- [What you should do]
Copy out each line of the data below in which "remarques" appears.

- [Supplied information]
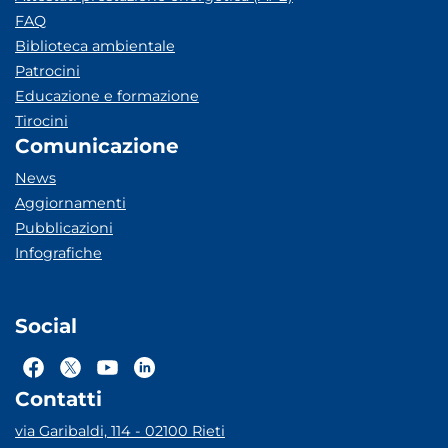
FAQ
Biblioteca ambientale
Patrocini
Educazione e formazione
Tirocini
Comunicazione
News
Aggiornamenti
Pubblicazioni
Infografiche
Social
Contatti
via Garibaldi, 114 - 02100 Rieti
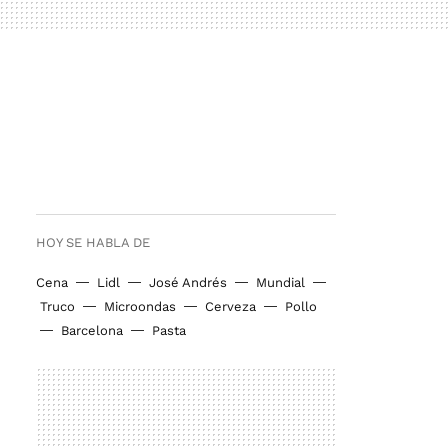
HOY SE HABLA DE
Cena
Lidl
José Andrés
Mundial
Truco
Microondas
Cerveza
Pollo
Barcelona
Pasta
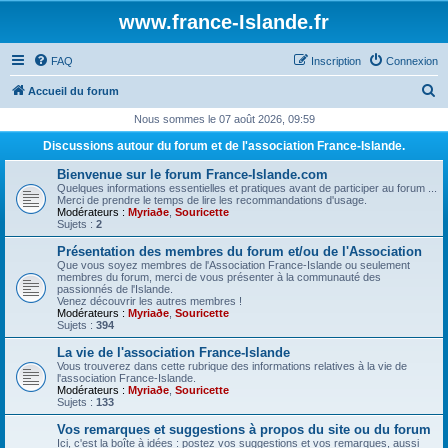
www.france-Islande.fr
FAQ
Inscription
Connexion
R
Accueil du forum
e
Nous sommes le 07 août 2026, 09:59
c
Discussions autour du forum et de l'association France-Islande.
h
Bienvenue sur le forum France-Islande.com
e
Quelques informations essentielles et pratiques avant de participer au forum ...
Merci de prendre le temps de lire les recommandations d'usage.
r
Modérateurs :
Myriaðe
,
Souricette
Sujets :
2
c
Présentation des membres du forum et/ou de l'Association
h
Que vous soyez membres de l'Association France-Islande ou seulement
membres du forum, merci de vous présenter à la communauté des
e
passionnés de l'Islande.
Venez découvrir les autres membres !
r
Modérateurs :
Myriaðe
,
Souricette
Sujets :
394
La vie de l'association France-Islande
Vous trouverez dans cette rubrique des informations relatives à la vie de
l'association France-Islande.
Modérateurs :
Myriaðe
,
Souricette
Sujets :
133
Vos remarques et suggestions à propos du site ou du forum
Ici, c'est la boîte à idées : postez vos suggestions et vos remarques, aussi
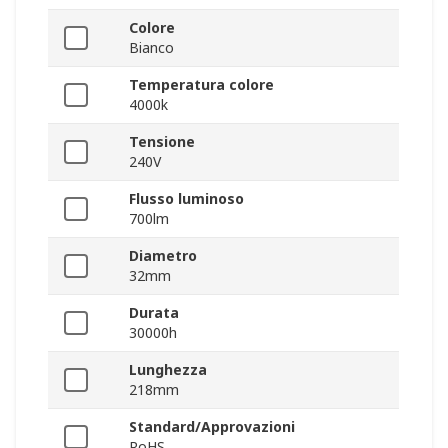
Colore
Bianco
Temperatura colore
4000k
Tensione
240V
Flusso luminoso
700lm
Diametro
32mm
Durata
30000h
Lunghezza
218mm
Standard/Approvazioni
RoHS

- [Answer]
Vos remarques et suggestions à propos du site ou du forum
Ici, c'est la boîte à idées : postez vos suggestions et vos remarques, aussi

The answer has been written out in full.